Change of FQDN
Gary W. Swearingen
garys at opusnet.com
Mon Jul 18 22:02:56 GMT 2005
Aaron Peterson <dopplecoder at gmail.com> writes:
> hostname="www.mydomain.com"
Say I have two Ethernet ports and I'd like to be gary.mydomain.com on
one and gary2.mydomain.com or gary.mydomain2.com on the other; then
what?
A computer's domain name is set in several places -- not always the
same values. Most commonly they're in DNS servers and /etc/hosts and,
of course, the computer's kernel as set by the "hostname" command (eg,
using /etc/rc.conf's "hostname" variable). But since there's only one
"hostname" setting, which can't always match all the others, it's
never made sense to me to set "hostname" to any public Internet domain
name. (And I never have, IIRC.)
And according to BCP-32, at http://www.rfc-editor.org/rfc/rfc2606.txt,
"localhost" is the traditional top-level domain name "pointing to the
loop back IP address" (which I think of as the 127/24 network), and it
should be used to help keep broken DNS software from using any bogus
domain on the Internet except well-known ones like "localhost".

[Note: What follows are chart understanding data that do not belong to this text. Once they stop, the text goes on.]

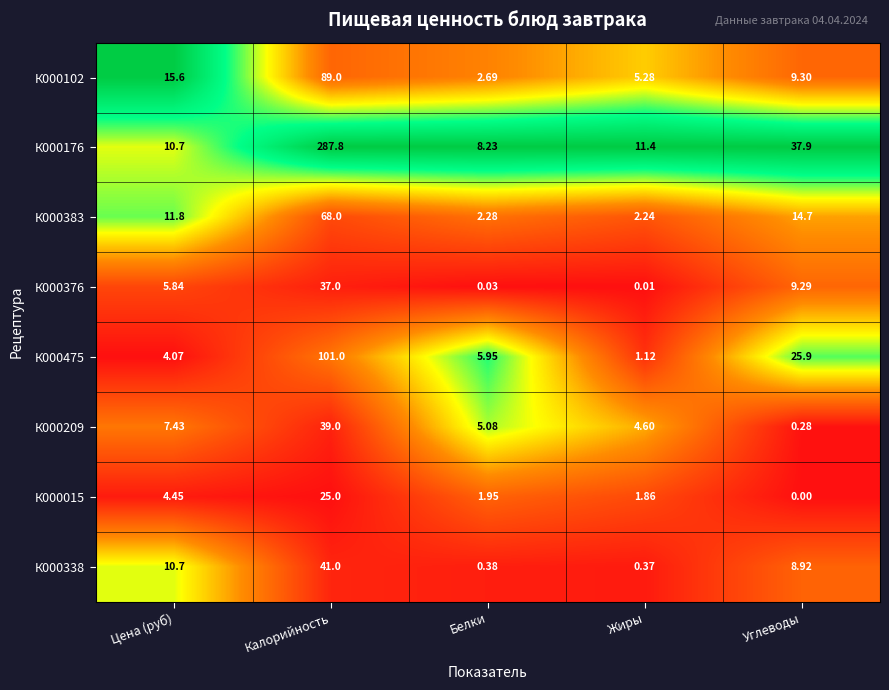

Count the number of data series in this chart.

8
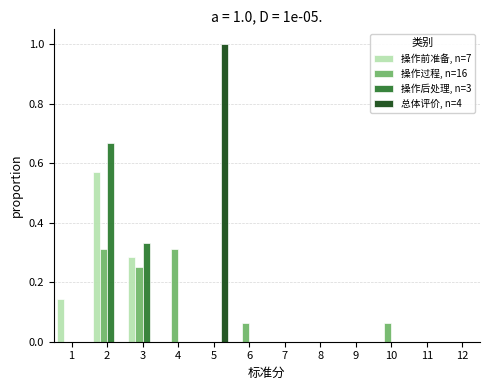

In the 总体评价, n=4 series, which range on the x-axis has the tallest bar?

4.5 to 5.5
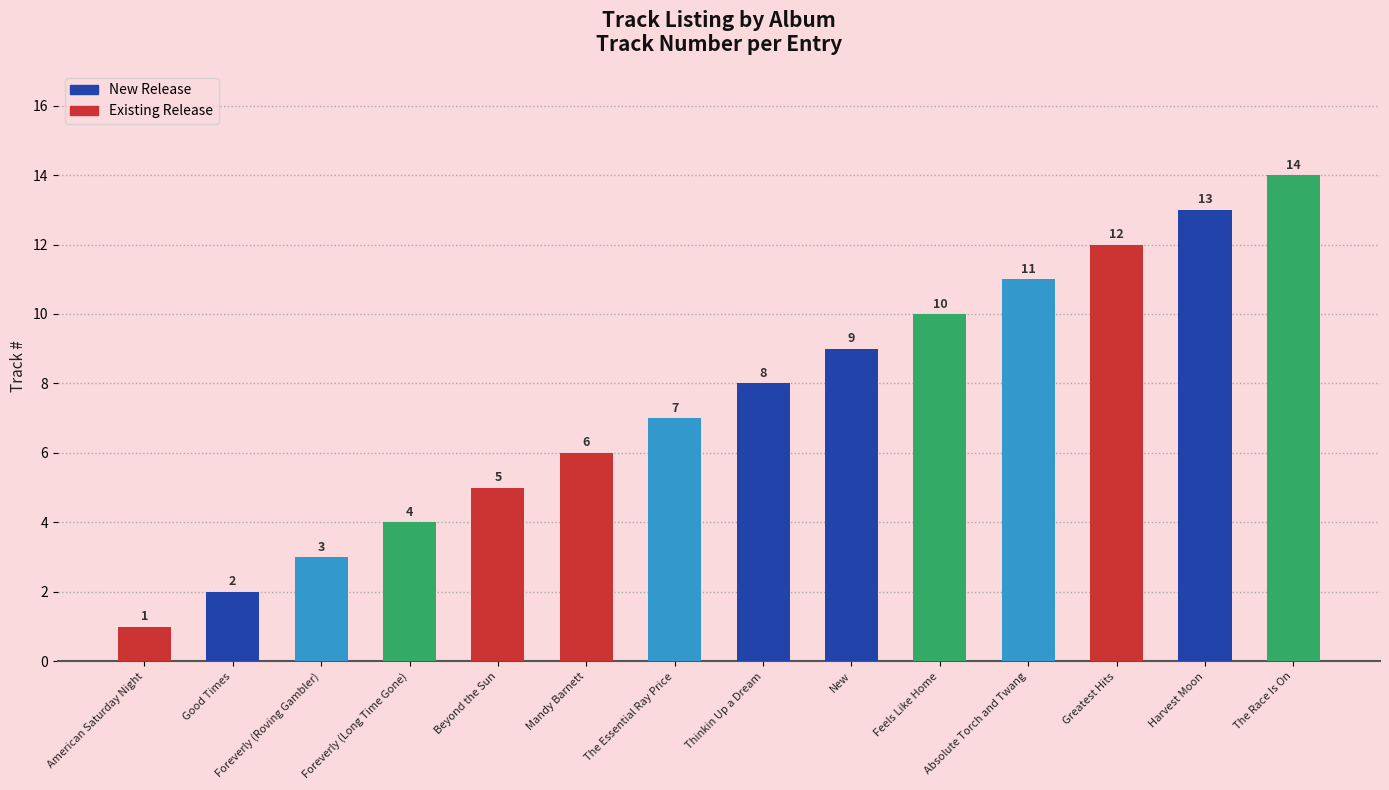

Which label corresponds to the smallest value in the chart?

American Saturday Night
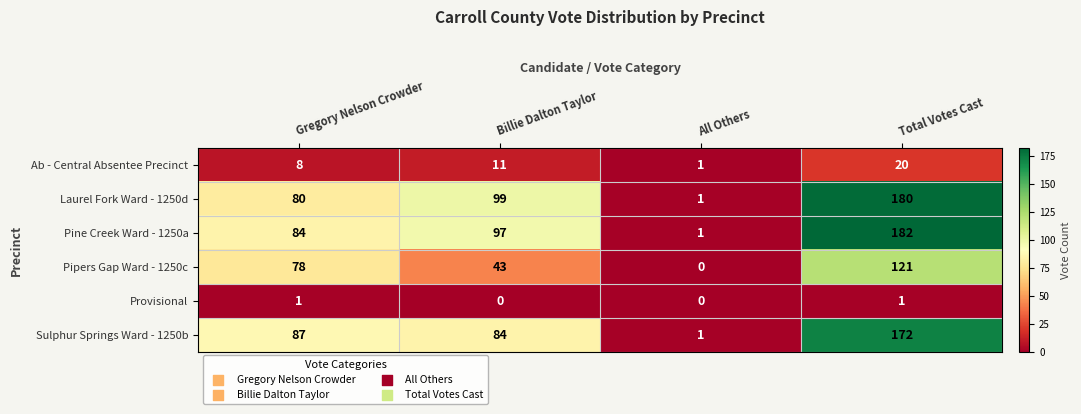

What is the average value of the Laurel Fork Ward - 1250d series?

90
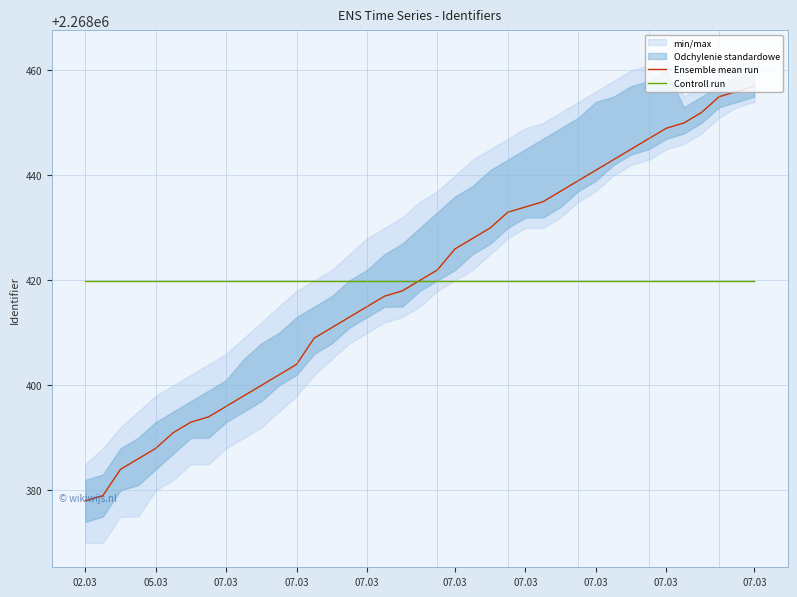

What is the average value of the Ensemble mean run series?

2268419.9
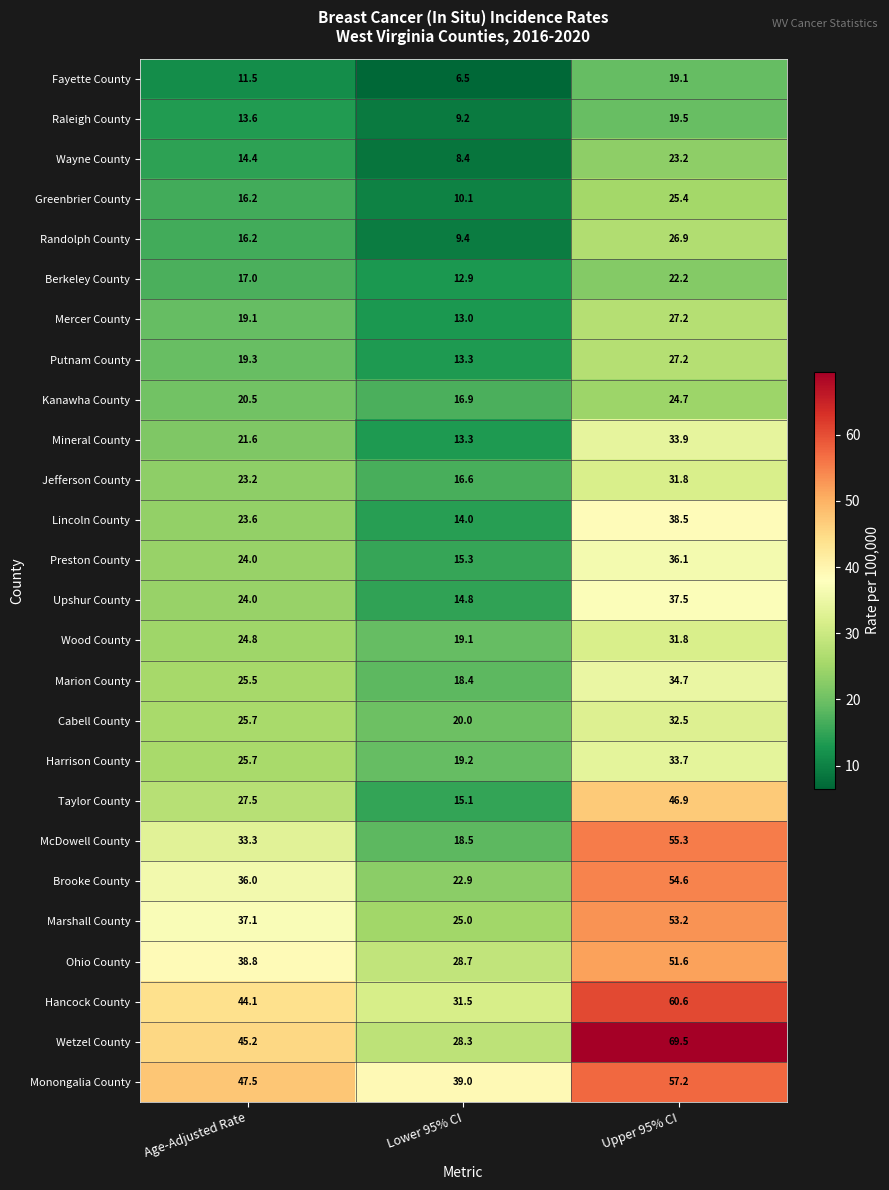

At which label does Wayne County first exceed 14?

Age-Adjusted Rate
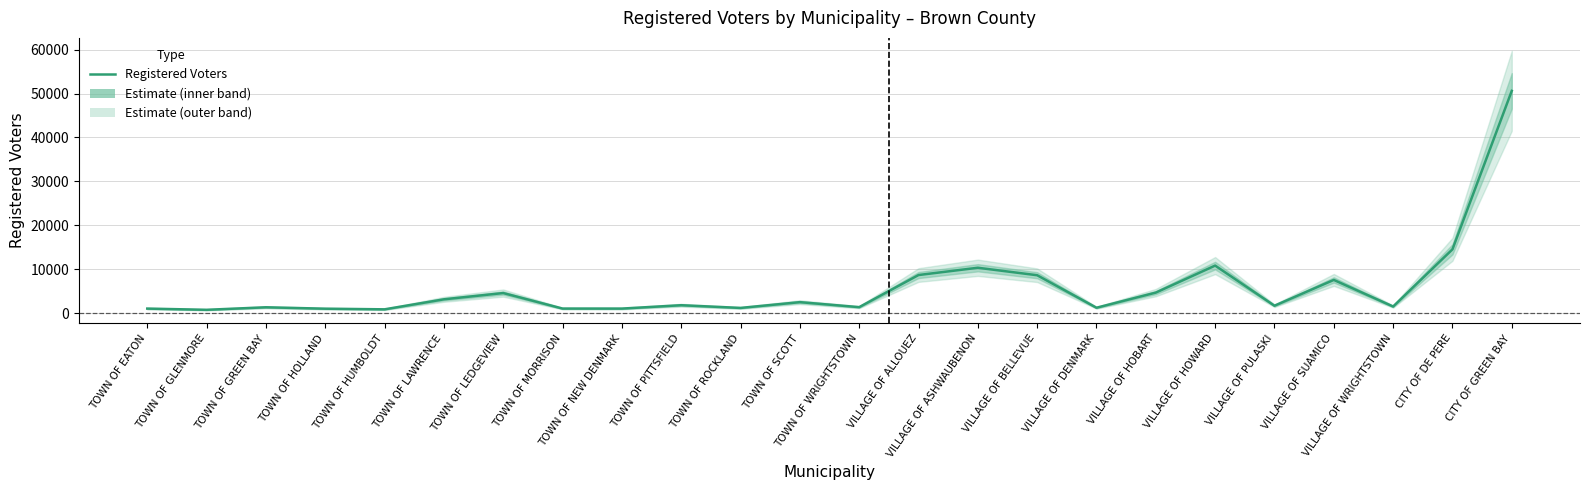

What is the minimum value shown in the chart?

741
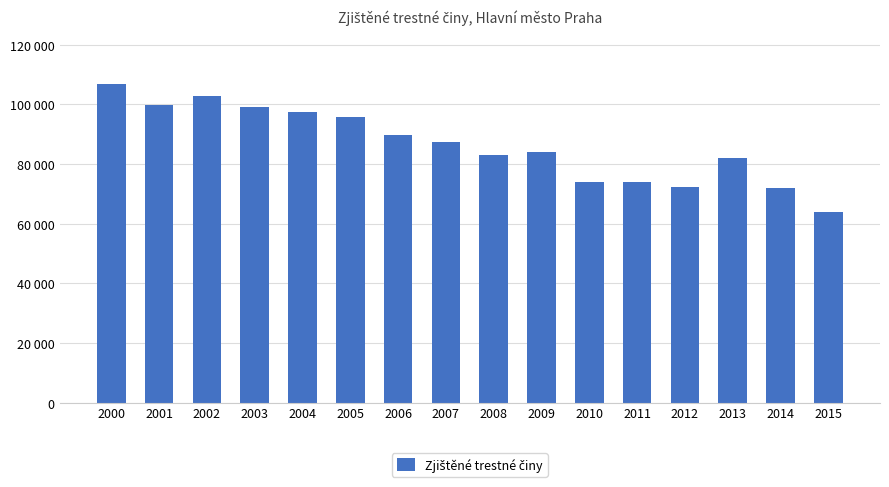

List the labels in order of value, largest first.

2000, 2002, 2001, 2003, 2004, 2005, 2006, 2007, 2009, 2008, 2013, 2011, 2010, 2012, 2014, 2015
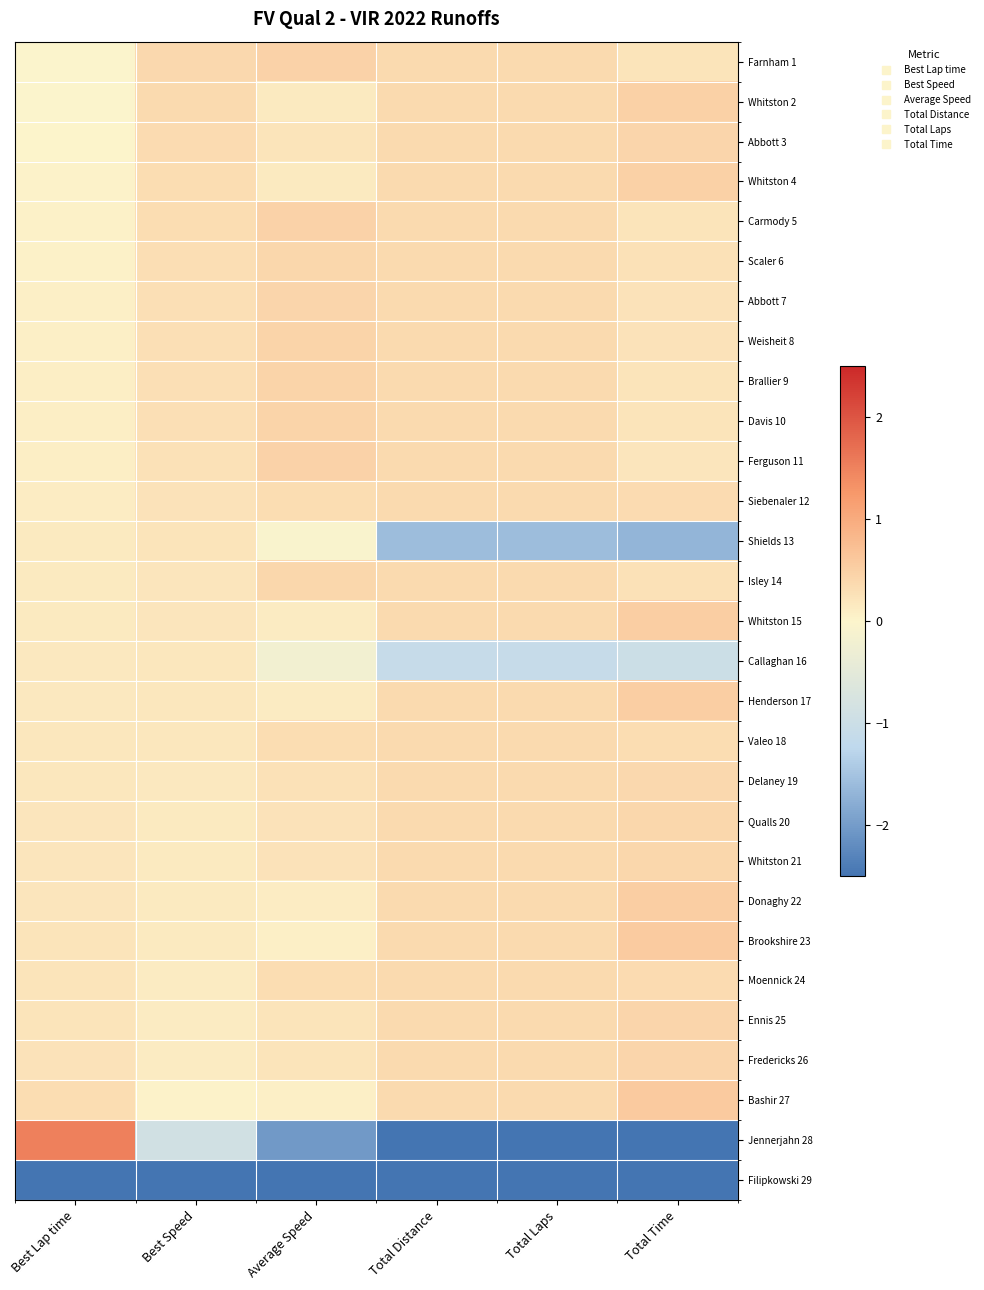

At how many categories does at least one series exceed 0?

6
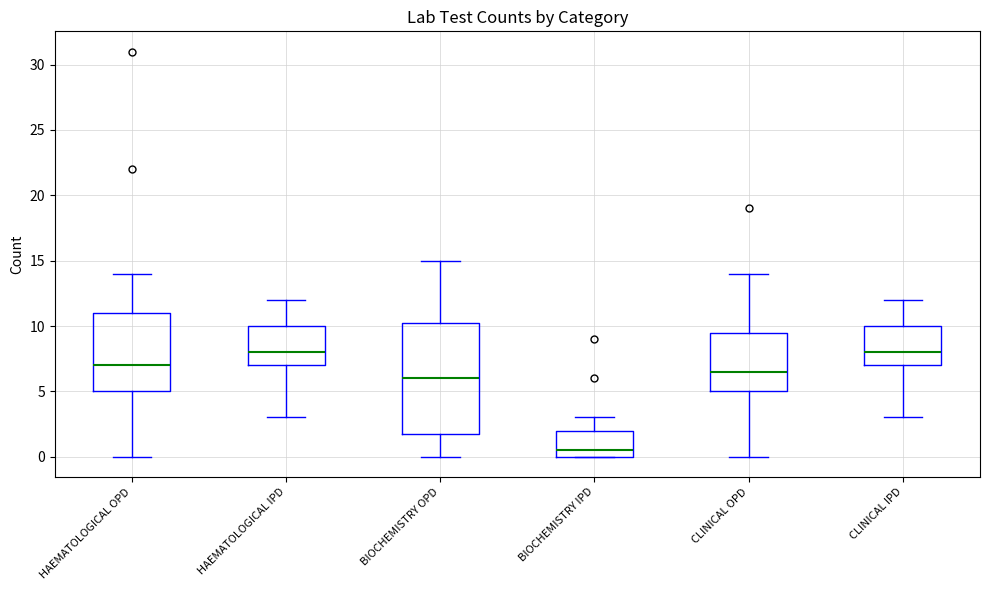

Reading left to right, transcribe this box plot: for each box, give where its median line is, the range the box spans, and where its two whiskers end, as read against the y-axis. The values are not printed on the chart, so give them approximately, as read against the axis.

HAEMATOLOGICAL OPD: median 7.0, box 5.0 to 11.0, whiskers 0.0 to 14.0
HAEMATOLOGICAL IPD: median 8.0, box 7.0 to 10.0, whiskers 3.0 to 12.0
BIOCHEMISTRY OPD: median 6.0, box 2.0 to 10.5, whiskers 0.0 to 15.0
BIOCHEMISTRY IPD: median 0.5, box 0.0 to 2.0, whiskers 0.0 to 3.0
CLINICAL OPD: median 6.5, box 5.0 to 9.5, whiskers 0.0 to 14.0
CLINICAL IPD: median 8.0, box 7.0 to 10.0, whiskers 3.0 to 12.0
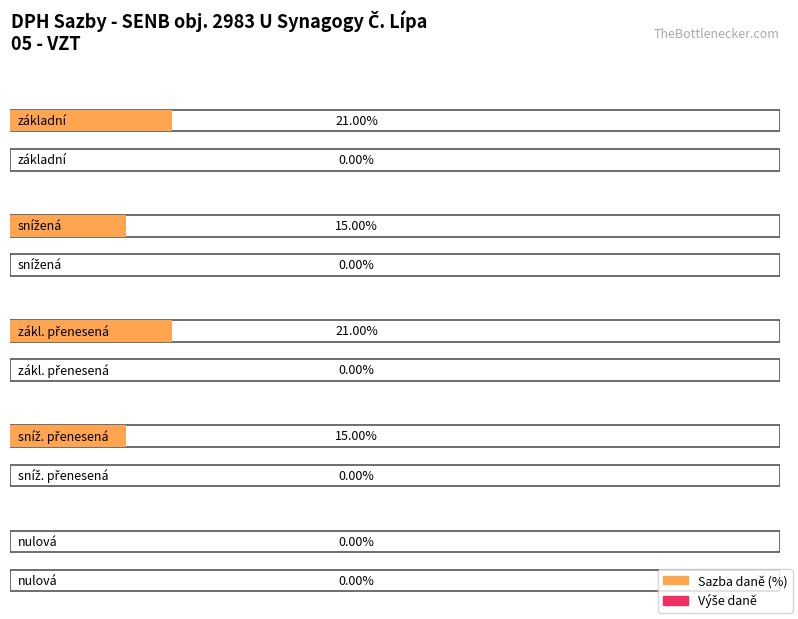

Are the bars horizontal?

Yes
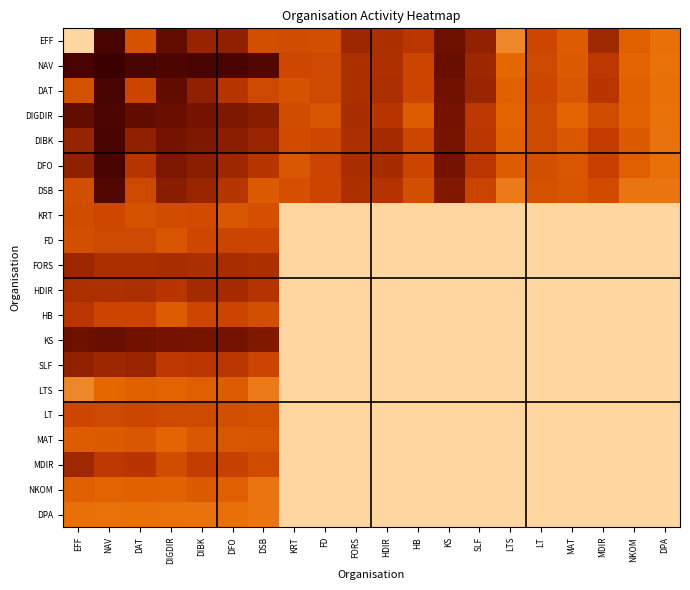

Which has a higher value, DSB or KS?

KS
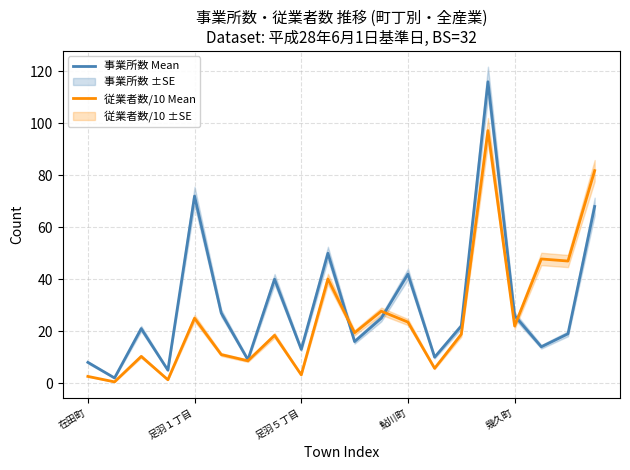

True or false: 事業所数 Mean has more than 0 points higher than both neighbors.

True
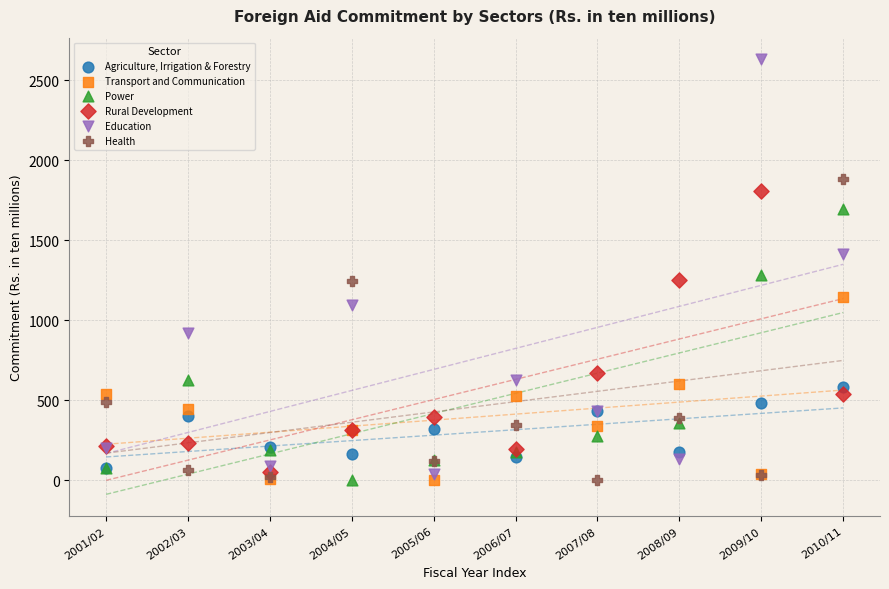

Across all series, what Y value is closest to 1314?

1282.5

Though the "hostname" command allows use of a top-level domain, other
software doesn't (eg, "sendmail"), so it seems that a good domain is
"something.localhost", where "something" may be "localhost", which
might avoid some problems with broken software, or something more
creative and maybe assigned uniquely to each of a group of computers.
It is not used in the public (or maybe even a private) DNS system,
except as an identifier for log files.
Am I missing something? It's quite likely. What other software
than sendmail needs my single "hostname" and when?